▸ **Data block**
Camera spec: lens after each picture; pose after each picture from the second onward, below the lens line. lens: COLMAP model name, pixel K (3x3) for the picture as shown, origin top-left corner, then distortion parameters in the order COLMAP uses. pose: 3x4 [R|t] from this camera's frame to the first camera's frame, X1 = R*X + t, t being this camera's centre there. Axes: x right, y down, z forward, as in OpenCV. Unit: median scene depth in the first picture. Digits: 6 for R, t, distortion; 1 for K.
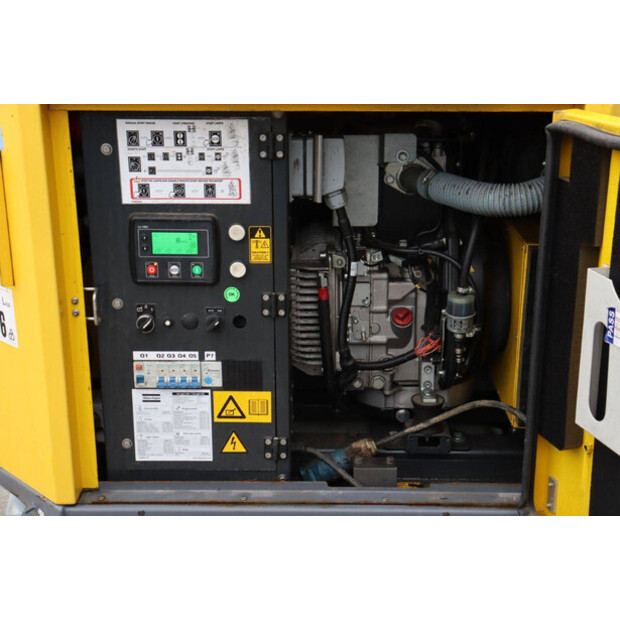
lens RADIAL K [[921.1, 0, 314.2], [0, 921.1, 306.7], [0, 0, 1]] dist [0.144955, 0.000000]
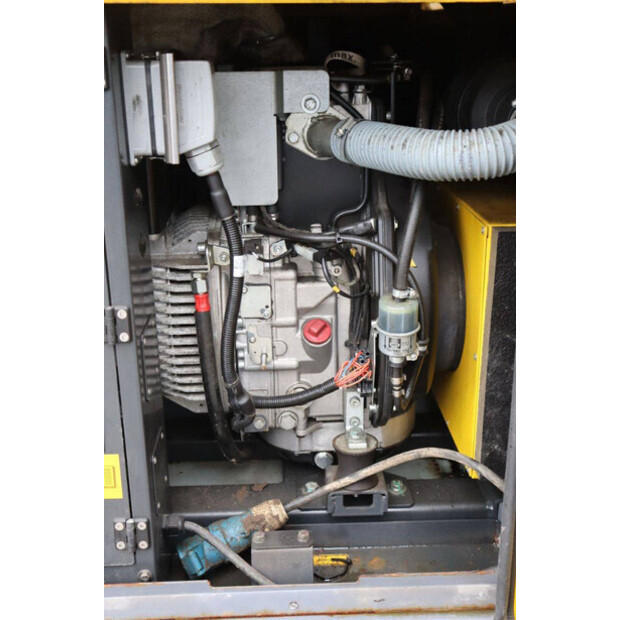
lens RADIAL K [[766.6, 0, 309.3], [0, 766.6, 311.2], [0, 0, 1]] dist [0.007399, 0.000000]
pose [[0.998404, -0.027371, 0.049399, 0.062043], [0.026327, 0.999419, 0.021659, -0.017992], [-0.049963, -0.020324, 0.998544, 0.417478]]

▸ **What to work on**
Excluding pictures, reproduce the listing above exactly as it stands.

▸ **Result for this task**
Camera spec: lens after each picture; pose after each picture from the second onward, below the lens line. lens: COLMAP model name, pixel K (3x3) for the picture as shown, origin top-left corner, then distortion parameters in the order COLMAP uses. pose: 3x4 [R|t] from this camera's frame to the first camera's frame, X1 = R*X + t, t being this camera's centre there. Axes: x right, y down, z forward, as in OpenCV. Unit: median scene depth in the first picture. Digits: 6 for R, t, distortion; 1 for K.
lens RADIAL K [[921.1, 0, 314.2], [0, 921.1, 306.7], [0, 0, 1]] dist [0.144955, 0.000000]
lens RADIAL K [[766.6, 0, 309.3], [0, 766.6, 311.2], [0, 0, 1]] dist [0.007399, 0.000000]
pose [[0.998404, -0.027371, 0.049399, 0.062043], [0.026327, 0.999419, 0.021659, -0.017992], [-0.049963, -0.020324, 0.998544, 0.417478]]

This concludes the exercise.